Well, now a lot of teabag-friendly members of the GOP are in office, and as Republicans look to the next election cycle, what are they doing? Well, they appear to be looking at the polls, noticing that many teabag-esque ideas are unpopular, and turning to ... Bushites. So in Wisconsin we have this:

Tommy Thompson, the Republican former Wisconsin governor and George W. Bush's first secretary of Health and Human Services, has told friends he plans to run for the open Senate seat in Wisconsin, according to top Wisconsin sources....

Initial GOP speculation had been centering on Paul Ryan, the House Budget chairman and architect of the Republican deficit reduction plan ... the congressman decided Tuesday morning that he preferred to keep the seniority he’s built up in the House....

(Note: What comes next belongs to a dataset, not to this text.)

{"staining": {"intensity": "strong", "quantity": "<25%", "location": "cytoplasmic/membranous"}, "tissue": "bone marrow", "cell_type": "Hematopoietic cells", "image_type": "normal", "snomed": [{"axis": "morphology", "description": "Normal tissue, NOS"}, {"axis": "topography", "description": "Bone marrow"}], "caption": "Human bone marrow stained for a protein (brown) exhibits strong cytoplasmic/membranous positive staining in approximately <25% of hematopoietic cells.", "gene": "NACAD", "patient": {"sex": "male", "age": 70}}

Yeah, right -- Ryan's decision was all about seniority. It had nothing to do with the fact that certain aspects of Ryan's budget are incredibly unpopular, even among teabaggers, or the fact that Ryan was trailing Feingold in the polls even before the release of his budget, perhaps in part because fellow teabagger Republicans were upsetting people with their radical doings at the state level. So: out with the tea, in with the W.

Simultaneously, party elders have concluded that their only hope in the 2012 presidential election is Mitch Daniels, a former Bush budget director -- or possibly Jon Huntsman, who also had a gig in the Bush White House.

The policies don't ever change, really -- they stay in a narrow range from extreme right to really extreme right. But the bait-and-switch means that we're always being told that the new Republican savior is very, very different from the people who brought you whatever beyond-the-pale Republican policies you didn't like -- even though it isn't true.